Without naming names and pointing fingers at individuals, those same executives, it seems, are now leading our nation from their seats on Capital Hill and the White House.
While there is no particular supply-and-demand crisis associated with crude oil at the present time, we are given the impression by both Washington and corporate America that there are plenty of reasons gas prices are jumping at unprecedented rates. Remember the war and OPEC? Just listen to cable news or network television and you'll hear that gas prices are increasing because there is a real crisis in progress. What that crisis may be - outside of robing Americans blind at the pump - is hard to say.
But regardless on which side of the political issue you stand, Americans are not pleased.
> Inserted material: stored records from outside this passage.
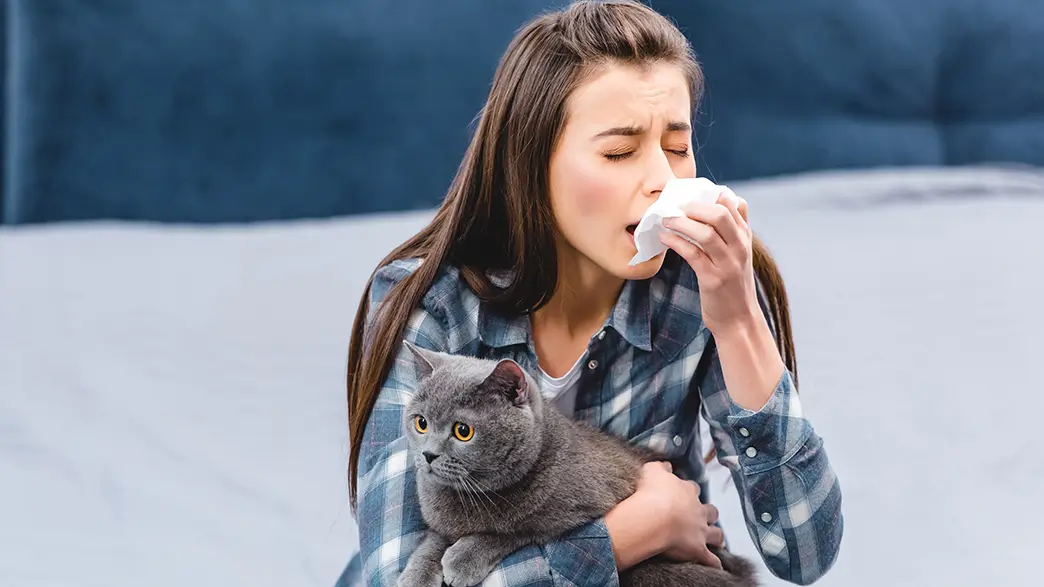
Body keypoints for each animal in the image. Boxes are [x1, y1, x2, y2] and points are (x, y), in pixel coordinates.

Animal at [394, 340, 755, 584]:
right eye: (421, 423)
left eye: (463, 431)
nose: (428, 454)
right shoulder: (439, 523)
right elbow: (430, 540)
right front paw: (416, 575)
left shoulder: (581, 509)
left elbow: (519, 531)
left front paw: (462, 558)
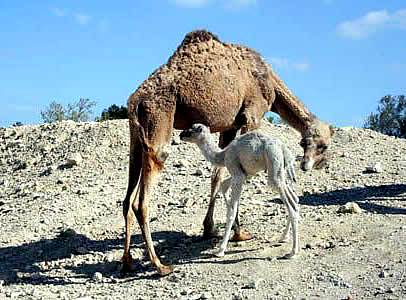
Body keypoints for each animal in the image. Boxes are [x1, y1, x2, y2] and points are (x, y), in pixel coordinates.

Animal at [121, 29, 334, 276]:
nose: (309, 165)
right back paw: (160, 265)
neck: (269, 79)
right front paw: (238, 234)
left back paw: (127, 262)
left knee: (127, 198)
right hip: (159, 120)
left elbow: (217, 175)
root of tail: (135, 101)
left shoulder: (229, 125)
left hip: (136, 137)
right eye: (321, 145)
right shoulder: (252, 113)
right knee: (142, 199)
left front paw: (210, 229)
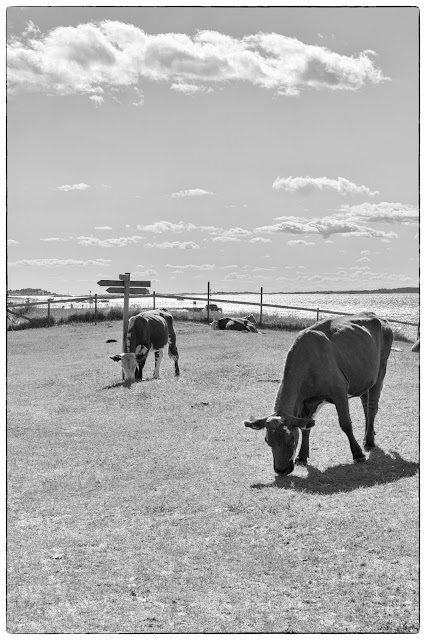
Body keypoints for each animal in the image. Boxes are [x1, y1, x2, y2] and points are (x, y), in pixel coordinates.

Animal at [245, 312, 394, 478]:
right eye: (267, 441)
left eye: (291, 440)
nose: (281, 470)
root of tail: (376, 316)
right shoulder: (305, 402)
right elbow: (306, 427)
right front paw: (302, 457)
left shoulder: (339, 391)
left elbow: (345, 423)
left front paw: (357, 454)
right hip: (364, 378)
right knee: (365, 404)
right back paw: (369, 433)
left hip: (380, 373)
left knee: (372, 408)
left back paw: (369, 442)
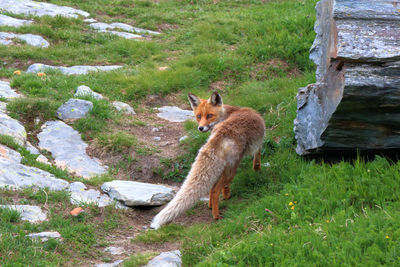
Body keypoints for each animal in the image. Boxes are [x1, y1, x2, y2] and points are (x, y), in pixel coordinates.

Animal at [150, 92, 266, 230]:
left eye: (210, 115)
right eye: (199, 116)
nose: (200, 128)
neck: (229, 113)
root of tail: (222, 134)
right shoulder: (258, 144)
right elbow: (257, 158)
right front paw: (257, 170)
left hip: (221, 168)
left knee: (212, 188)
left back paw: (211, 206)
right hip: (231, 168)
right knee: (216, 190)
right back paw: (216, 216)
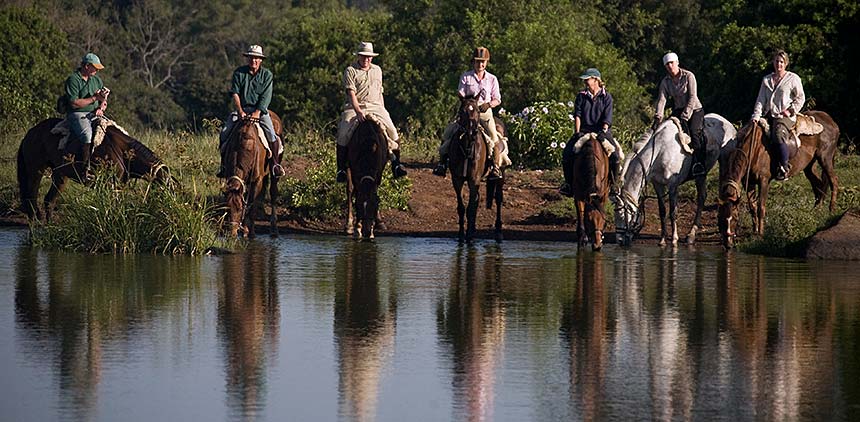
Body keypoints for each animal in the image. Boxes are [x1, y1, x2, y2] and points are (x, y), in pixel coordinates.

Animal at [17, 115, 171, 221]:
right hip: (36, 169)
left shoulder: (117, 186)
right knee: (31, 199)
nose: (168, 209)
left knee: (49, 200)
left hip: (60, 175)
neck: (121, 150)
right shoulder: (110, 184)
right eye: (167, 191)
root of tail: (30, 134)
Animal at [446, 94, 508, 242]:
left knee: (498, 198)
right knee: (477, 200)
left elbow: (470, 208)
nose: (471, 132)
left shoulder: (474, 179)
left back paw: (498, 231)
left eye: (478, 111)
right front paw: (462, 235)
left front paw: (469, 236)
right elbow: (462, 207)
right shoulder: (457, 179)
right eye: (462, 111)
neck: (468, 146)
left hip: (501, 174)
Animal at [616, 113, 736, 247]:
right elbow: (662, 211)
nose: (619, 240)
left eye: (622, 215)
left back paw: (694, 234)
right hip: (701, 175)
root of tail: (727, 123)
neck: (659, 152)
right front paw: (663, 239)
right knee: (702, 196)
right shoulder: (658, 185)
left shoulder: (673, 186)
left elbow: (673, 212)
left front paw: (674, 240)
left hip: (724, 162)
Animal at [716, 110, 836, 249]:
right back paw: (816, 210)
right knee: (819, 185)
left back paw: (831, 209)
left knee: (833, 181)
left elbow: (761, 207)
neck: (753, 149)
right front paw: (755, 231)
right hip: (810, 166)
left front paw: (760, 234)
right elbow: (752, 207)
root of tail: (831, 121)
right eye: (721, 219)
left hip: (825, 158)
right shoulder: (749, 182)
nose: (728, 245)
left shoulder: (763, 180)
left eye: (735, 218)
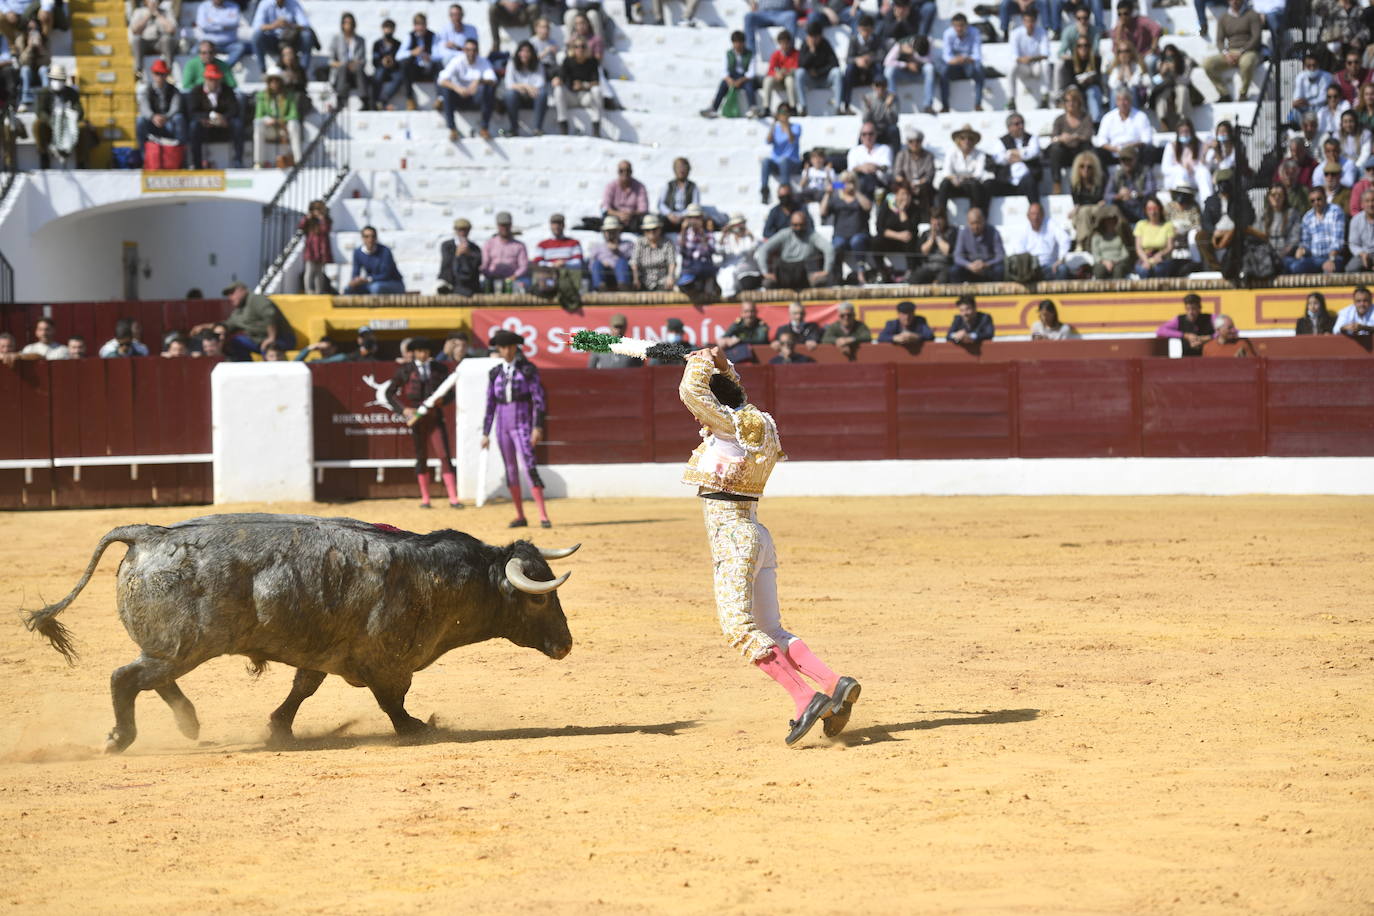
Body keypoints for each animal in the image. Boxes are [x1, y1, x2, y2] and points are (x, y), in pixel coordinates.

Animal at [26, 516, 574, 752]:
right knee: (126, 678)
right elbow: (392, 701)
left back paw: (189, 724)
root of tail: (147, 534)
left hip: (174, 647)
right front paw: (419, 728)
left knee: (152, 678)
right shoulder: (386, 661)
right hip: (185, 645)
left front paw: (278, 728)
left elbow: (302, 688)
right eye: (538, 597)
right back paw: (121, 738)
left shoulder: (325, 653)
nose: (567, 644)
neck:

Most of us want to know the logic behind why the average price of a gallon of gasoline in Baghdad is a nickel while in the U.S. it's $3.00 a gallon or more.
Perhaps the better question is, how do we stop the madness? It's the $64 million question. We could stop buying gasoline. But that's not going to happen. Perhaps we can replace 80% of our elected officials with people that have to struggle with gas prices everyday - at the pump, not the executive board room. But that's not going to happen either.
We could always just suck it up, just like we've been doing. We can exercise continued patience and restraint and wait for the crisis to pass. And it will - eventually. As soon as we allow oil companies to insert a huge straw into the Alaskan tundra and pump prices level off around $3.50-$4.00 a gallon. Politicians, oil companies and retailers alike will be pleased with the result regardless of our personal sentiments or hardships. How's that any different than the high cost of prescription drugs, or the so-called regulated insurance industry.
Let's face it. American politics have gone to the dogs - rather the corporate dogs of America. Not that corporations are evil. Just largely greedy. As an American, I fully support the propagation of a free enterprise system that rewards hard work and innovation with the opportunity to succeed. It's the American way. It shouldn't change. But maybe it's time to balance the equation with politicians who have the American consumer's interest at heart the same way they want to protect and promote free enterprise. When it comes to the cost of food, medicine, heating fuels and gasoline, shouldn't America's leaders devote some of their energy to watching out for our better interests?
Like you, I don't know the answer to spiraling energy costs. But I do know there needs to be more concern over the issue in Washington. A strong America requires a strong leadership. I, for one, would like to see some more of that.